James Farmer posts an interesting comment about Steve Krause’s When Blogging Goes Bad: A Cautionary Tale About Blogs, Emailing Lists, Discussion, and Interaction. Krause concludes that email lists were a more efficient and direct way of encouraging discussion in his class. This was largely the product of the directness of the “in-box” contact. Farmer makes the critical point:

Blogs can be like email too though (and much more effective in many ways) through aggregation and I think that had, for example, a combination of the public aggregator facility in Drupal been used alongside individual aggregators like Bloglines then things might have turned out very differently.

Of course, people might not have used them (aggregators are hardly ubiquitous) but had they been used, even in very small numbers, I think that the results of his experiment might have been quite different.

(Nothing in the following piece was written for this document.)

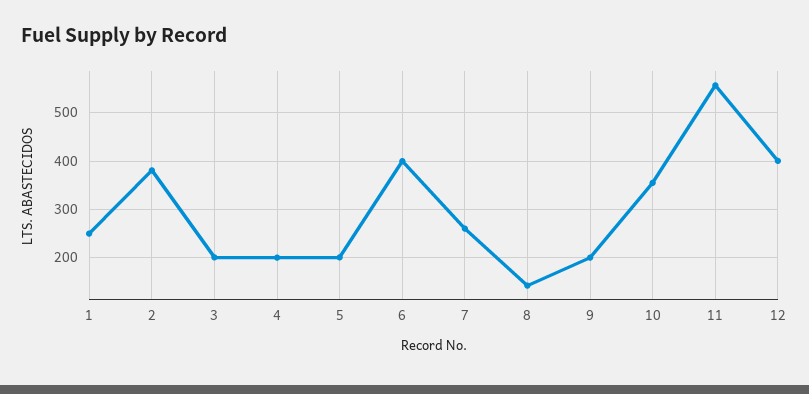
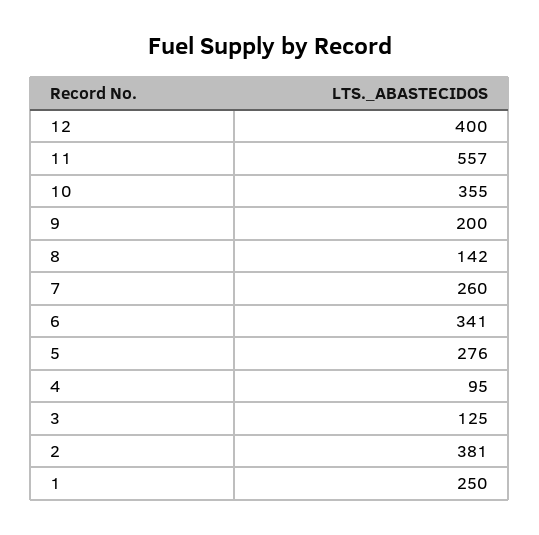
3: 200 -> 125
4: 200 -> 95
5: 200 -> 276
6: 400 -> 341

Blogging without aggregation is pointless (and I might also say that aggregation without blogging is equally lost…)

I’ve been having some discussions about using blogs at UTS and the usual advice is use Blogger. But it seems to me this is using about 30% of the potential of blogs. Firstly Blogger doesn’t easily accommodate categories and so you loose part of the knowledge management function. Secondly they do not easily aggregate (you could use Bloglines but I think this is clumsy) so you loose the community of practice aspect of blogging.

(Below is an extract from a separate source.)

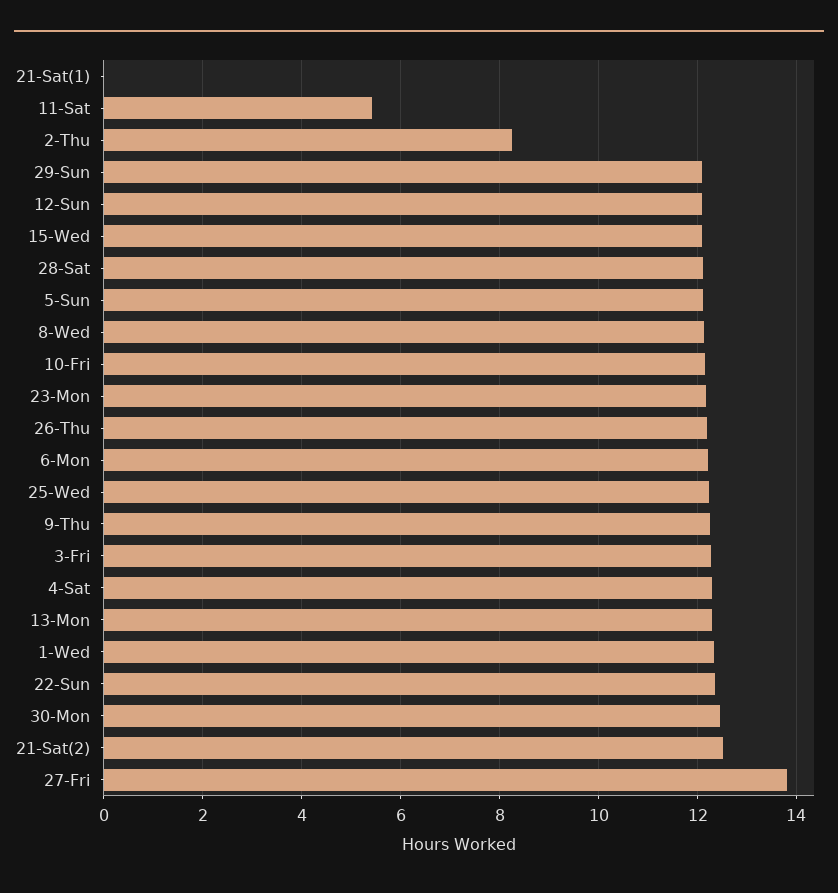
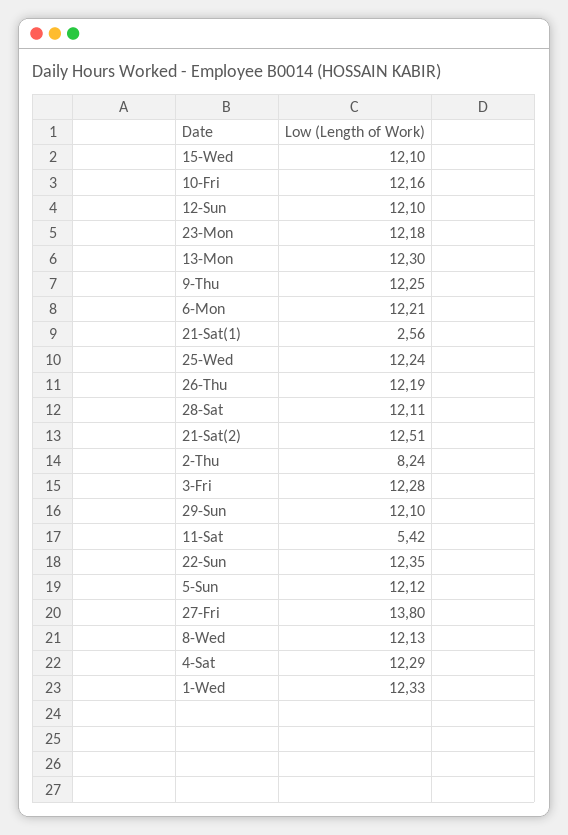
21-Sat(1): 0 -> 2.56
30-Mon: 12.4 -> none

As Lilia Efimova and Aldo de Moor have recently pointed out in a very interesting analysis of weblog conversations:

Unlike other tools that support conversations, weblogs provide their authors with a personal space simultaneously with a community space. As a result, at any given time a blogger is involved in two types of conversations: (1) conversations with self and (2) conversations with others.

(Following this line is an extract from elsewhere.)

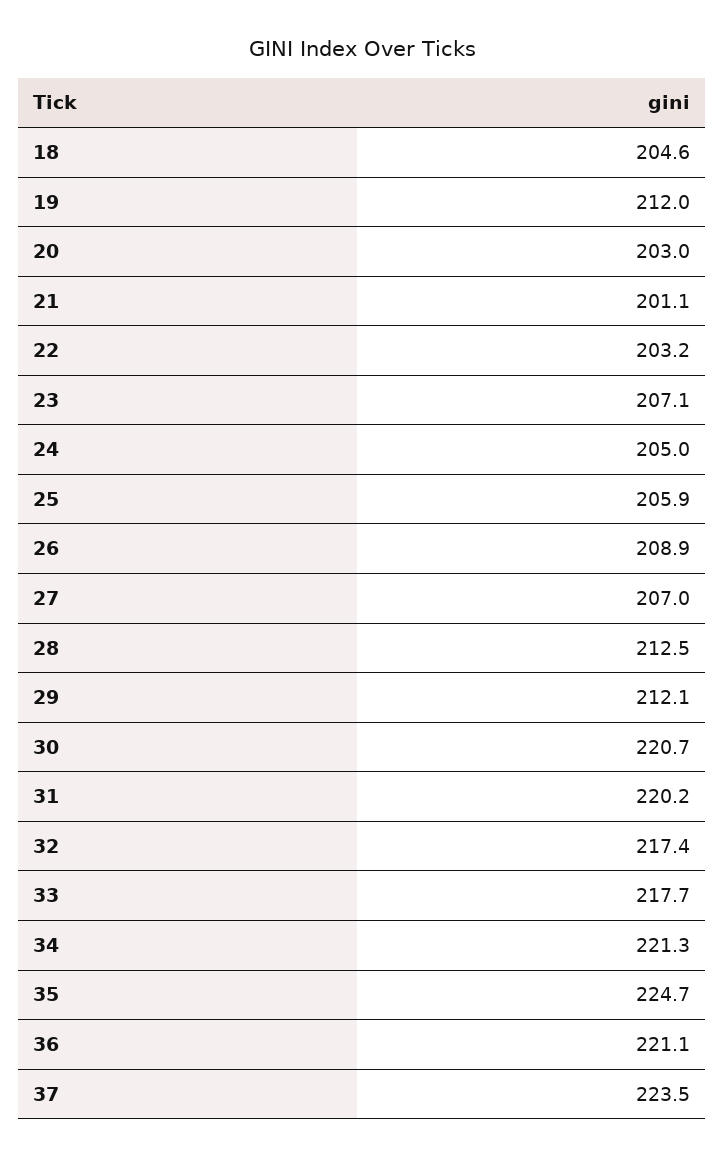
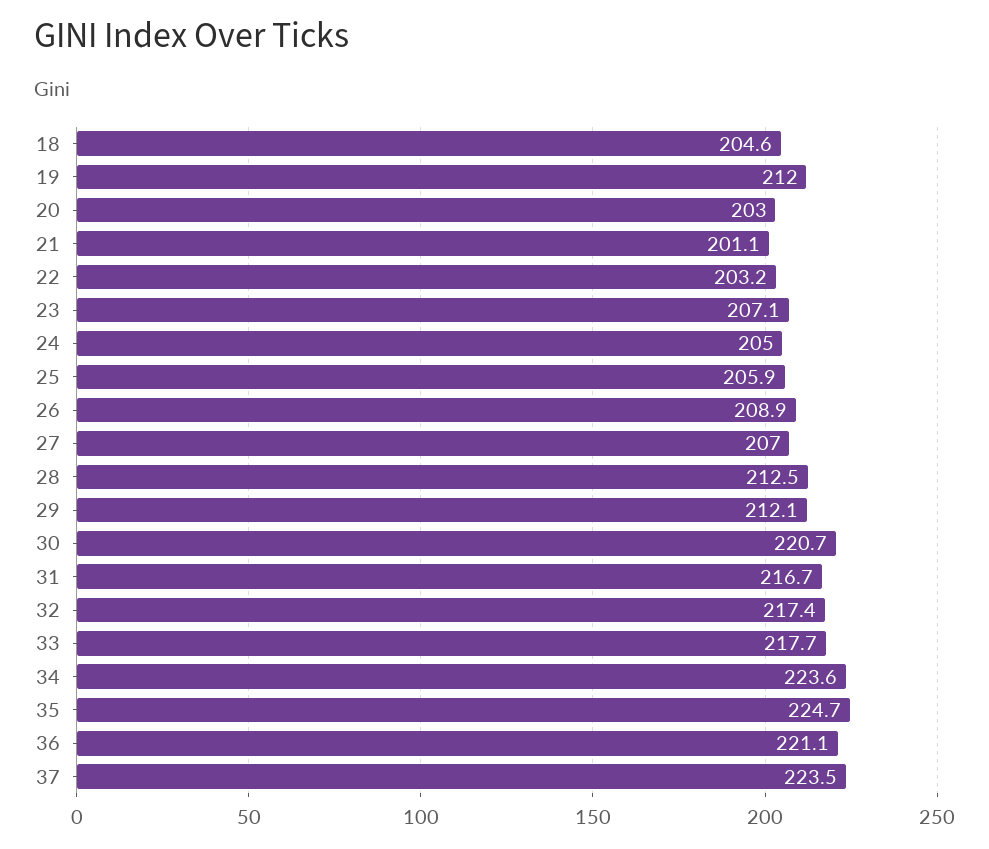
31: 220.2 -> 216.7
34: 221.3 -> 223.6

In the simplest case, a weblog post is fully and only embedded into “a conversation with self”, a personal narrative used to articulate and to organise one’s own thinking. A single blogger could have several of such conversations simultaneously, returning to ideas over time. Next, each of the posts can trigger a conversation with others that can take several rounds of discussions as well.

While in an active blogging community this communal conversation flows backwards and forwards between individual blogs in a course context, particularly with students using blogs for the first time, a series of individual blogs which aggregate to a common front page would assist the development of both conversations.

This also points to the advantage that blogs have over Blackboard threaded discussion. It could be argued that this facilitates better communal conversation. However there is really no sense of a developing personal publication in a series of scattered discussion posts.